── Supplied records

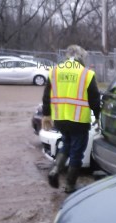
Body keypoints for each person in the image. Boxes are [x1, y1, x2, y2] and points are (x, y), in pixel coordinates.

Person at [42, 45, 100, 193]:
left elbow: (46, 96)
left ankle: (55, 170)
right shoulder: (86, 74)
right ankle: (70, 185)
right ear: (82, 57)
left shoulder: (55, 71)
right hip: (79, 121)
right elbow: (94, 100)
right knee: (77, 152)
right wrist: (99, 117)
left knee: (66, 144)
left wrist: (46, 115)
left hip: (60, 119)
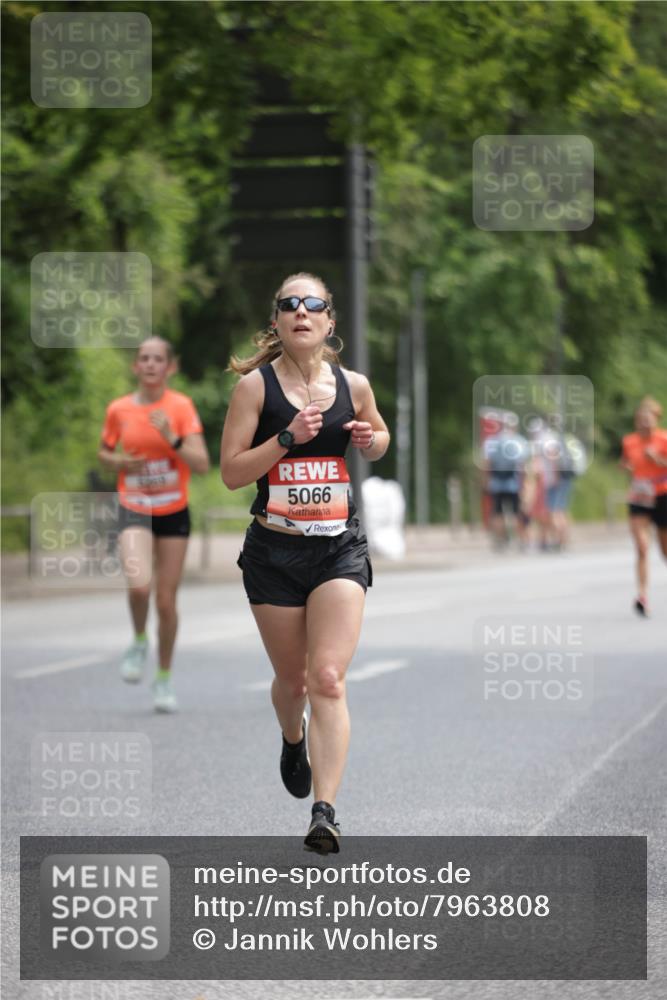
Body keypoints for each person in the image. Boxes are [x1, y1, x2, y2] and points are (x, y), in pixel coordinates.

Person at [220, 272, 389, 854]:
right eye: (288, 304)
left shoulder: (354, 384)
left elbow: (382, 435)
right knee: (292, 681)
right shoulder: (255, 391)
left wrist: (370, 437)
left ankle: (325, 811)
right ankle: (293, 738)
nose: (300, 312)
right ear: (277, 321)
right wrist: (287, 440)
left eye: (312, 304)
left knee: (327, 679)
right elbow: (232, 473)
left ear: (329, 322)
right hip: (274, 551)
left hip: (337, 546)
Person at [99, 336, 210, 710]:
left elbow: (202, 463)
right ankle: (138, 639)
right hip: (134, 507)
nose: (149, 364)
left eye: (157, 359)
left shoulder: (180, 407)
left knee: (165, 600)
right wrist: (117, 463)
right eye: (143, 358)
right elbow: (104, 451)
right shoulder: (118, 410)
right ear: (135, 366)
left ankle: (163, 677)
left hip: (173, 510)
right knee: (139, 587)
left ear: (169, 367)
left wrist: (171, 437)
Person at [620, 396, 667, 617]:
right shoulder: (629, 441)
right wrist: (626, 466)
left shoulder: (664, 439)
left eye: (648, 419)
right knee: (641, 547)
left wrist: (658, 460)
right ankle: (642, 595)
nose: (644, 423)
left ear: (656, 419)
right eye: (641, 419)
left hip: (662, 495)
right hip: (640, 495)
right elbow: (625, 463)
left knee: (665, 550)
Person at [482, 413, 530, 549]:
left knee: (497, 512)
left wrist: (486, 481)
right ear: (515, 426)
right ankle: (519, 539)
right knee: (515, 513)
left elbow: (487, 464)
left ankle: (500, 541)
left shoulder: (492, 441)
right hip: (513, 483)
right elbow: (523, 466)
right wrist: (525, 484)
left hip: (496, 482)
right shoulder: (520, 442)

────
── Supplied records

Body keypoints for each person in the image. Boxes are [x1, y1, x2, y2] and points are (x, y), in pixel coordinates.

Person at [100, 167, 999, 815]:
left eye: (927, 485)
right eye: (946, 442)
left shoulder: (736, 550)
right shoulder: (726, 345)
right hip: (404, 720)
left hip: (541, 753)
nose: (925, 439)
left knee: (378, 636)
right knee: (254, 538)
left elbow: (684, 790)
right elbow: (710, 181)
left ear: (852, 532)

────

● Task description
Out of the records above, set down only the lines from the one that contains "left hip: (60, 119)" through the one that contains "right eye: (143, 358)", unchanged and without the pictures.

● Result for this task
left hip: (60, 119)
Body keypoints for each person in the image. Boxes are [x1, y1, x2, y2] and points are (x, y), in pixel coordinates.

Person at [220, 272, 389, 854]:
right eye: (288, 304)
left shoulder: (354, 384)
left elbow: (382, 435)
right knee: (292, 681)
right shoulder: (255, 391)
left wrist: (370, 437)
left ankle: (325, 811)
right ankle: (293, 738)
nose: (300, 312)
right ear: (277, 321)
right wrist: (287, 440)
left eye: (312, 304)
left knee: (327, 679)
right elbow: (232, 473)
left ear: (329, 322)
right hip: (274, 551)
left hip: (337, 546)
Person at [99, 336, 210, 710]:
left elbow: (202, 463)
right ankle: (138, 639)
right hip: (134, 507)
nose: (149, 364)
left eye: (157, 359)
left shoulder: (180, 407)
left knee: (165, 600)
right wrist: (117, 463)
right eye: (143, 358)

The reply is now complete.